Equifax Cyber Attack

Equifax Data Breach Puts Millions at Risk–What To Do If You Were Affected

Last updated on April 14, 2019 Comments: 0
Summary: In what is likely the biggest data disaster of 2017, credit ratings agency Equifax was recently breached by hackers, causing the loss of personal financial details of over 143 million people.

What Information was Accessed by the Equifax Hack

The Equifax cyber attack was catastrophic, releasing social security numbers, credit card data, and other sensitive information that could be used easily to steal the identities and ruin the finances of its customers. In a largely unsurprising move, the hacker group responsible is asking for a $2.6 million ransom to be paid in bitcoin.

While the data was kept in the US, customers from the UK and other countries will be affected as well. So far, Equifax has remained silent on how much of this data was stored overseas, making it difficult to tell the extent of the damage.

The response to the Equifax data breach was harsh, especially because the company took forty days to alert the public. Moreover, it was discovered later some Equifax executives had sold parts of their shares in the company before the delayed announcement.

Equifax and other credit reporting bureaus are lofty, but valuable targets for hackers. This successful breach was a dream come true for the fraudsters of the world, who will have troves of sensitive information available to them as a result. There have been thefts of greater size, such as the Yahoo attacks that took place in 2016, but none with the potential for such large consequences.

How can you find out if you were affected by the Equifax Cyber Attack?

The Equifax cyber attack affects millions in the US. Customers can find out if they were affected by the breach by going to Equifax’s website and entering some personal information. In the meantime, the company has recommended that all customers get a credit report immediately from them and other credit bureaus like TransUnion and Experian. This is both to keep watch on one’s credit and to preempt hackers, who may open new credit reporting accounts with the information they’ve stolen, to further confuse the reimbursement process. Many security experts have recommended finding strong identity theft protection,

While the dust settles, the government is getting their hands dirty as well. In the past, the US government has expressed their concern that the eventual recipients of this data may be another global superpower like China, who could use it to conduct cyber warfare more effectively.

What can you do if you were affected by the Equifax hack?

 If you fear that you’ve been a victim of identity theft from the Equifax hack, there is no need to wait to find out. You can take proactive steps to learn how to protect your credit and identity, and avoid any damaging fallout.

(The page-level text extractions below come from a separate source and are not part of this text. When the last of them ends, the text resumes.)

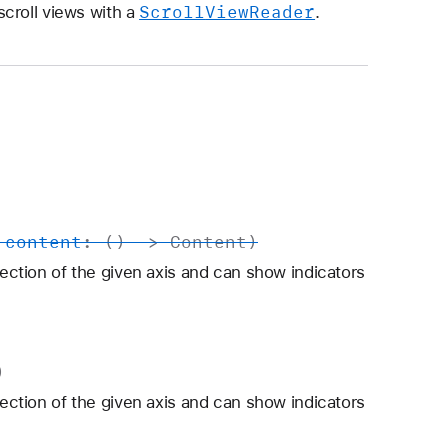
Scroll
View
Reader
croll views with a
.
,
content
: () ->
Content
)
rection of the given axis and can show indicators
)
rection of the given axis and can show indicators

  1. Sign up for an identity theft protection program: Despite being hacked, Equifax offers customers a free identity theft solution that lets them check to see if their information was part of the breach, and gives them some solid tools to defend themselves, including a credit lock option. Alternatively, you can explore some of the best identity theft protection services in the market and find one that fits your needs and budget. Please visit Allclear ID review, ID Watchdog review, Identity Fraud review, and Experian Identityworks review.
  2. Examine all your credit reports: Because of the lag between when the Equifax hack occurred and when it was announced, it is hard to tell if activity will show up now or already has. You can request a free annual credit report which covers all three bureaus, or use your identity protection service to review them simultaneously. Be sure to immediately report any activity that looks suspicious to avoid any long-term damage to your credit score.
  3. Freeze your credit: Even if you do not find any suspicious activity you can still be a target for fraudsters. To ensure that your credit reports will be safe, you can request that they be frozen to prevent any new activity or changes from being made. You can call each of the three major bureaus and request that they be frozen, and will receive a PIN to unfreeze them later.
  4. Create fraud alerts: most of the top identity theft programs available offer automated credit monitoring, which constantly scan your credit reports for any activity. These will immediately alert you of any suspicious activity, or if your personal information is being changed without your consent. Be sure to find a service that protects all three of your credit reports.

These steps are quick, easy, and can save you major headaches and financial troubles down the road. However, the most crucial tool you have and the first step you should always take is understanding what is identity theft. Protect yourself and your loved ones and prevent the Equifax data breach from impacting you.